傷害を受けた細胞質内でカルシウム濃度が高くなり、エチレンやジャスモン酸等の物質が生成します。

これらの物質は、傷害を受けた、という情報を細胞内の核に伝達し、これに対抗するための物質を出すように、働きかける作用があります。

よく、石灰が病気に効く、といわれるのは、このような情報伝達の機能が働くことによります。

エチレンについては、主要な植物のホルモンの一種であることが知られています。

この場合は、傷口部分をコルク化する酵素を出すように働きかけます。

これにより傷口が保護されます。

また、コルクは水にはじくので、外からの余分な水分が中に入ったり、植物内の水分が外に流れたりするのも防がれます。

ジャスモン酸という物質も、植物ホルモンの一種です。

これは、昆虫を撃退する働きがあると言われています。

昆虫が植物のタンパク質を分解する時に出す酵素を働きにくくさせるためです。

次に病原菌が侵入した時の反応について。

病原菌にとっては、自分が細胞内に侵入するためには、まず固い細胞壁を通り抜けなければなりません。

病原菌は通常、菌糸が細胞壁を構成する物質を溶かすことによって細胞壁を壊し、細胞内に侵入します。

そこで植物は、この細胞壁の分解物ができると、細胞内にシグナルを出し、ファイトアレキシンというものを作ります。

ファイトアレキシンとは、殺菌作用を持つ化学物質で、これにより、病原菌から身を守ります。

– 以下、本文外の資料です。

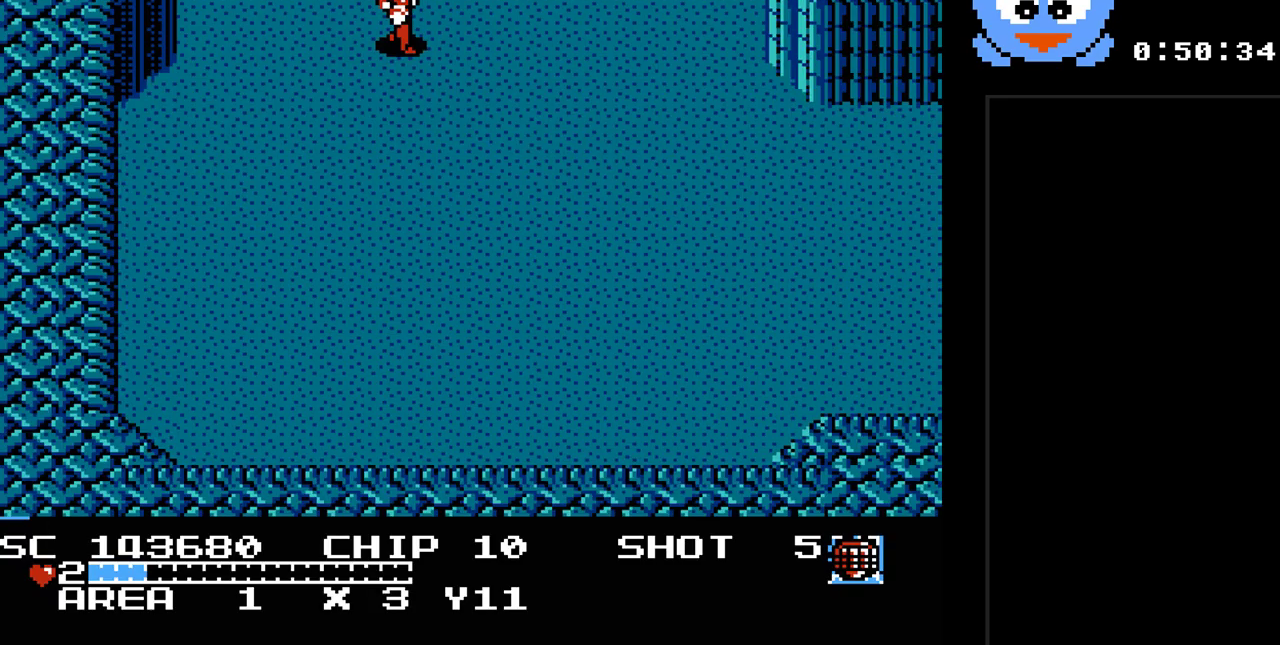
{"buttons": ["DPAD_UP"], "events": [[100, "DPAD_RIGHT", "down"], [350, "DPAD_UP", "down"], [383, "DPAD_RIGHT", "up"]]}
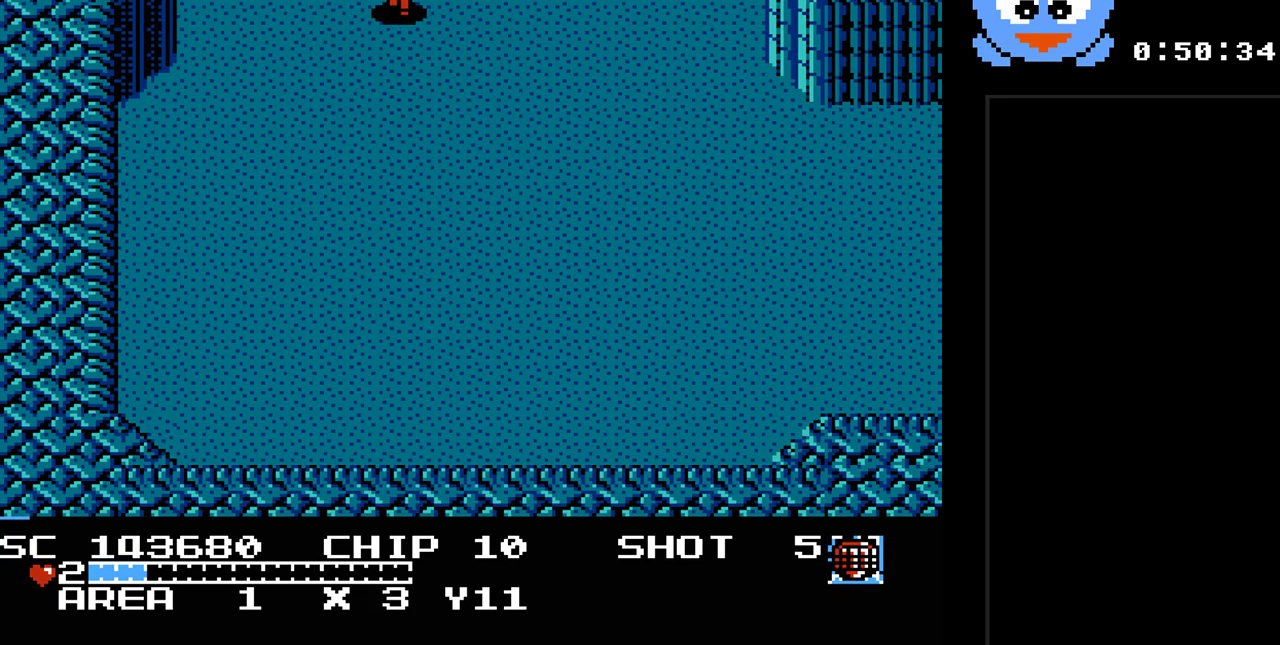
{"buttons": [], "events": [[167, "DPAD_UP", "up"]]}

これは、植物の種類により決まった成分を持つものです。

有名なところでは、ダイコンの辛み成分があります。

ダイコンは、生でそのまま食べると辛くありませんが、すりおろすと細胞が破壊され、ファイトアレキシンのアリルイソチオシアネートという名前の物質ができます。

これが辛みの元となります。

多量に摂取すると、菌だけでなく人体にも有害ですが、微量であればむしろ体によいそうです。

話は戻って、ファイトアレキシンは自分の細胞壁の分解物だけでなく、病原菌の細胞壁の分解物からも誘導されます。

これは少し回りくどい反応ですが、まずあらかじめ病原菌を分解する酵素を出しておき、これに病原菌が触れると細胞壁が分解することを利用します。

さらには、病原菌が侵入した部分の細胞が自発的に死んでコルク化し、病原菌をその中に閉じ込める、という対策もとられます。

以上、私たちの目に見えないところで、植物は病害虫から
精一杯身を守っていることがわかりますね。